こうした数値目標を RFP に含めることで、開発会社に具体的な性能チューニング工数を提示してもらえ、費用の妥当性が判断しやすくなります。

スキーマ駆動開発と CI/CD パイプライン

AsyncAPI を軸に CI/CD を構築する場合、典型的なパイプラインは次の通りです。

  1. Git PR:YAML 変更をプッシュ → スキーマリント

  2. Generator:Java/TypeScript/Python SDK スタブ生成

  3. Contract Test:Pact でプロデューサ・コンシューマ契約検証

  4. Docker Build:サービスイメージへスキーマ版数を埋め込み

  5. Deploy & Canary:Kafka Topic に version タグを付与し段階リリース

これにより開発会社のテスト自動化比率を 90 % 以上まで引き上げられ、将来の追加機能コストを大幅に削減できます。

運用監視とリアルタイムアラート設計

イベント駆動システムは“落ちない”ことが前提ですが、メッセージが流れなくなる瞬間は必ず発生します。そこで重要になるのが“稼働しているふり”をなくす可観測性の高さです。
まず、メトリクスは 3 階層で収集します。

  1. プラットフォーム層:Kafka ブローカの CPU/メモリ/ディスク I/O、ZooKeeper のリーダー選出時間など。

  2. アプリケーション層:コンシューマグループごとの lag、プロデューサ送信成功率、retry 回数。

  3. ビジネス層:注文イベント数、決済失敗イベント比率などドメイン KPI。

• [抜き出した行]:
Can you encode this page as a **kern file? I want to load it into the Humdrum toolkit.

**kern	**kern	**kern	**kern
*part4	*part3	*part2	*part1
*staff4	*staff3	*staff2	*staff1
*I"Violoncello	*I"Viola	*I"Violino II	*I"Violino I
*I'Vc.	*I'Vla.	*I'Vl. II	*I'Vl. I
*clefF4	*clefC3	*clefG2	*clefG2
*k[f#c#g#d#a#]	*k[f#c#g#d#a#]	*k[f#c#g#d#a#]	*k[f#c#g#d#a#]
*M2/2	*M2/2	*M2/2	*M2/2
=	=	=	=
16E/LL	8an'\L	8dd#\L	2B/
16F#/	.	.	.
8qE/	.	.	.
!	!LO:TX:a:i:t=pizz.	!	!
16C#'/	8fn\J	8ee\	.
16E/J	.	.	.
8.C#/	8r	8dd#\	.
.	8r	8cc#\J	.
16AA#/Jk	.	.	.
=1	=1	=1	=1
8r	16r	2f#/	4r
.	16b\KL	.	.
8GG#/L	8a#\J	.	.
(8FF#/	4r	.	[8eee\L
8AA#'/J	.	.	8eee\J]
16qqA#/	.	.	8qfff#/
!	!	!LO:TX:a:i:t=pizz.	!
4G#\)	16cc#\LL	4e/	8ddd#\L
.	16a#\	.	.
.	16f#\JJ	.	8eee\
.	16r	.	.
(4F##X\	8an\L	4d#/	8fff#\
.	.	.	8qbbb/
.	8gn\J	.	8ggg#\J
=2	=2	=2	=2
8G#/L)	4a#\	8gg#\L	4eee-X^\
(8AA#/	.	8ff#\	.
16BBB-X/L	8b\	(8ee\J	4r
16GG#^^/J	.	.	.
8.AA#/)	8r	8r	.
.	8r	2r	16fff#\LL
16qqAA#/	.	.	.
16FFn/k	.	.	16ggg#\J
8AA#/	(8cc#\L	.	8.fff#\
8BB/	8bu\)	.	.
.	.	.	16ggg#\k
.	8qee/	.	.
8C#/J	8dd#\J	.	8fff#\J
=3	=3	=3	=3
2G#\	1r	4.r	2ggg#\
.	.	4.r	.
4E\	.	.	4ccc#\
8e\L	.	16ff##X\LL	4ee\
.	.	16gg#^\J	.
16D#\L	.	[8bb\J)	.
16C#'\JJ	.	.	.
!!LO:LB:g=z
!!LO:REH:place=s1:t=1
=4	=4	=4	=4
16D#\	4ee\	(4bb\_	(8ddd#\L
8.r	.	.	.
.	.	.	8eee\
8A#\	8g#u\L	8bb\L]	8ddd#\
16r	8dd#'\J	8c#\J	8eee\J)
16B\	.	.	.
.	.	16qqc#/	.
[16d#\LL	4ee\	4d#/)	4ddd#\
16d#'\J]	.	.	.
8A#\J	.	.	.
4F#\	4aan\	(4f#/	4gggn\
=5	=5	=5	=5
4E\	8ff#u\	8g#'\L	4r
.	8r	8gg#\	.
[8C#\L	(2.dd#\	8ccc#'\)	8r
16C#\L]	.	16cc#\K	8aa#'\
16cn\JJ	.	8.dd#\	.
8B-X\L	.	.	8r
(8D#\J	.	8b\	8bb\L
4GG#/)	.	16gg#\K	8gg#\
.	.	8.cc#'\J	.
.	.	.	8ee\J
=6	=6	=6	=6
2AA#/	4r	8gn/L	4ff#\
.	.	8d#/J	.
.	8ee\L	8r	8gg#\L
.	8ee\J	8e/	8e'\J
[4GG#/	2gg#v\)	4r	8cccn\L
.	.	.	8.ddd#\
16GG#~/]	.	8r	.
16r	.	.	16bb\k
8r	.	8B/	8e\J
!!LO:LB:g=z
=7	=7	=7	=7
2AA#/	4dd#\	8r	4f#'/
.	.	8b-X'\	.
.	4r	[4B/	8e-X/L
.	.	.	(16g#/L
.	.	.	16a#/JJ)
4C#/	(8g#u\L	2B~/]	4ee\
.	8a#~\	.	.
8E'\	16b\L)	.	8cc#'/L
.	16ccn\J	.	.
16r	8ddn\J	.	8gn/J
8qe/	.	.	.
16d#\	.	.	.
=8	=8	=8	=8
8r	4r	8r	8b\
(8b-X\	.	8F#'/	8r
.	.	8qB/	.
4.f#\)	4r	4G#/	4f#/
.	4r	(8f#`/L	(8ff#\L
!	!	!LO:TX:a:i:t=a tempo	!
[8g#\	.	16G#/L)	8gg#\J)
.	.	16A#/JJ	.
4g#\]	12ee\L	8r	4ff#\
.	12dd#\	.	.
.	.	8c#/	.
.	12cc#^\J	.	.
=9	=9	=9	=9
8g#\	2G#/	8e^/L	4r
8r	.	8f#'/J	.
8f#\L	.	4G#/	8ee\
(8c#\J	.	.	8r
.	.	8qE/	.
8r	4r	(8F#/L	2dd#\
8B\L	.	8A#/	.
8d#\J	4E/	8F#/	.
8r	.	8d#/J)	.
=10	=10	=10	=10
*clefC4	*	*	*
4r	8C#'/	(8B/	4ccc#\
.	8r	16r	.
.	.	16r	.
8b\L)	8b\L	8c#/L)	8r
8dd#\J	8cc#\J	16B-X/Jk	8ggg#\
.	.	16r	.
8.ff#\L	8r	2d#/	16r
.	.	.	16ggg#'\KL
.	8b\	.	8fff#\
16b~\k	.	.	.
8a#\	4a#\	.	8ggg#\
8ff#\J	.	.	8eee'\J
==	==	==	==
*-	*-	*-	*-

• [やること 1]:
本文によると、イベント駆動システムで可観測性の高さが重要になるのはなぜですか。本文に書かれている理由を説明してください。
• [やること 2]:
運用監視について書かれた本文を、最後の文のあとから続けて書いてください。

• [回答欄 1]:
イベント駆動システムは「落ちない」ことが前提ですが、それでもメッセージが流れなくなる瞬間は必ず起きます。そのため、システムが実際には止まっているのに「稼働しているふり」をしている状態をなくす必要があり、可観測性の高さが重要になります。

• [回答欄 2]:
Grafana に Loki を組み合わせれば、ログ・メトリクス・トレースを一画面に集約可能です。さらに OpenTelemetry Collector を sidecar 配置し、traceId をメッセージヘッダへ伝播させることで、プロデューサ→ブローカ→コンシューマのボトルネックを秒単位で切り分けられます。
アラートは「しきい値」よりも「傾向変化」に敏感にするのがコツです。例えば P95 レイテンシが 10 分で 30 % 悪化したら WARN、その状態が 5 分続けば CRITICAL といったSLO ベースの多段アラートを定義します。

コストシミュレーションと費用対効果の可視化

「イベント駆動+AsyncAPI」は高性能ですが、クラスタ台数が増えると月額コストは無視できません。見積もり依頼時にはTCO 視点のシミュレーションシートを要求すると良いでしょう。必ず盛り込むべき項目は次の通りです。

項目 モデル例 変動単位 補足
ブローカノード m5.large × 3 台 コンシューマ lag Auto Scaling しきい値連動
ストレージ EBS gp3 2 TB 書き込み量 GB/日 圧縮比をパラメータ化
ネット転送料 リージョン内 1 TB/月 メッセージサイズ VPC ピアリング有無で変動
FaaS 実行時間 50 ms × 5 億回 イベント数 Provisioned Concurrency 採否

これを折れ線グラフで 3 年間プロジェクションしたうえで、オルタナティブとして「同期 REST+RDB」の構成も同様に計算し、差額を ROI として提示させます。投資委員会や経営層への説明資料にそのまま再利用できるため、受託開発側の提案価値が上がり、発注判断がスムーズになります。

マルチクラウド/ハイブリッド運用パターン

製造業や金融業ではオンプレミスの基幹システムが残存し、クラウドネイティブとレガシーが混在するケースが多数です。ここでは 3 つの代表パターンを紹介します。

① “Hub‐Spoke” Kafka 連携

オンプレ DC に中央 Kafka(Hub)を設置し、AWS・Azure の各 VPC へ MirrorMaker2 で複製するパターン。
長所:中心でデータガバナンスを維持できる。
短所:Hub が SPOF になりがち。マルチサイト冗長が必須。

② EventBridge パススルー

AWS EventBridge をハブにし、オンプレ→Site‐to‐Site VPN 経由でイベントを流す方式。
長所:サーバレスで運用負荷が低い。
短所:VPN 帯域依存のためピーク時の遅延に注意。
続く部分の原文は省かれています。